Requirement =
In the stretch of the FlexRay decoding text from "FlexRay selected in" through "the Communication Cycle.", substitute "predictable" for "deterministic" and write out the resulting passage.

FlexRay selected in list of serial decoders

FlexRay serial protocol decoding

FlexRay was developed by a consortium of manufacturers to provide a deterministic, fault-tolerant and high-speed alternative to CAN. Now standardized as ISO 17458, FlexRay supports data rates up to 10 Mbit/s on two independent channels for improved fault-tolerance. FlexRay uses a combination of event triggered and time triggered communication, ensuring that network nodes cannot gain uncontrolled network access to signal events, and instead must access the network using a pre-determined time slot to transmit each message using TDMA in what is known as the Communication Cycle.

PicoScope software can decode and display many cycles of FlexRay data in both a table format and a color-keyed trace, time-aligned with the data signal. 

A FlexRay bus consists of differential twisted pairs of shielded or unshielded cable connecting a transmitting node and one or more receiving nodes. Each differential pair must be terminated at each node with a resistance between 80 and 110 ohms. The bus is bidirectional, so each node requires both a transmitter and receiver combined in what is known as a bus driver. The two signal wires are denoted Bus Plus (BP) and Bus Minus (BM) and physical signal transmission is based on the voltage difference between these two wires, where Vdiff = BP–BM.

FlexRay differential voltage bus

The FlexRay Electrical Physical Layer Specification defines four bus states, two of which are recessive and two dominant. The recessive bus state has a differential voltage of 0 volts and the dominant state has a differential voltage not equal to 0 volts. The four bus states are: Idle; Idle Low Power; Data_0 and Data_1.

In the Idle bus state, both BP and BM are driven to a nominal 2.5 V, giving a 0 V differential voltage. If a node is in its low power state (Standby, Sleep, Go-To-Sleep), the Idle Low Power bus state is used, which also has a 0 V differential voltage, but the two bus wires are in this case at a nominal 0 V level. The Idle state is a defined length of time used by each node to maintain clock synchronization. The smallest unit of FlexRay time is a “macrotick” and the FlexRay controllers use the idle time to synchronize themselves by adjusting their local clock so that the macrotick occurs at the same point in time on every node in the network.

In the dominant Data_0 bus state (which represents logical state 0 or LOW), BP is driven to 1.5 V and BM is driven to 3.5 V, giving a differential voltage of –2.0 V. In the Data_1 bus state (which represents logical state 1 or HIGH), BP is 3.5 V and BM is 1.5 V, giving a differential voltage of +2.0 V.

FlexRay waveform decoded in-graph and in-table

FlexRay bus states

FlexRay uses non-return to zero (NRZ) bit coding, in which  the voltage level changes only when there is a change in the corresponding logic level, so there can only be two data states on the bus, LOW (0) or HIGH (1).

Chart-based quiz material
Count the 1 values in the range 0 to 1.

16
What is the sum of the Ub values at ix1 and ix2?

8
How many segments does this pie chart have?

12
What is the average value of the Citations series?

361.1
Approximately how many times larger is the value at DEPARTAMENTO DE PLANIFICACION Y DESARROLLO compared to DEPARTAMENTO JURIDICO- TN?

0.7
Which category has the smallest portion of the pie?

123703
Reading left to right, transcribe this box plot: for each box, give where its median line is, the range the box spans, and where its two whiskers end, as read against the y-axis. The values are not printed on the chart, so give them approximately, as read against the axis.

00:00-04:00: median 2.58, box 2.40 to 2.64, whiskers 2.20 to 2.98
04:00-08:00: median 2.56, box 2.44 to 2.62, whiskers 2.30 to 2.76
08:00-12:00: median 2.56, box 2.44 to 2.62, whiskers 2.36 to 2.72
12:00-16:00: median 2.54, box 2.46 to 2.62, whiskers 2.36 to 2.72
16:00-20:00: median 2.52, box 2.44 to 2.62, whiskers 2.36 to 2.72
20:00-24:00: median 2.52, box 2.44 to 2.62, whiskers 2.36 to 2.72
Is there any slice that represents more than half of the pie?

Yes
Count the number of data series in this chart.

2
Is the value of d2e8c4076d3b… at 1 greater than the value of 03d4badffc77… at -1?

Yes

Answer space =
FlexRay selected in list of serial decoders

FlexRay serial protocol decoding

FlexRay was developed by a consortium of manufacturers to provide a predictable, fault-tolerant and high-speed alternative to CAN. Now standardized as ISO 17458, FlexRay supports data rates up to 10 Mbit/s on two independent channels for improved fault-tolerance. FlexRay uses a combination of event triggered and time triggered communication, ensuring that network nodes cannot gain uncontrolled network access to signal events, and instead must access the network using a pre-determined time slot to transmit each message using TDMA in what is known as the Communication Cycle.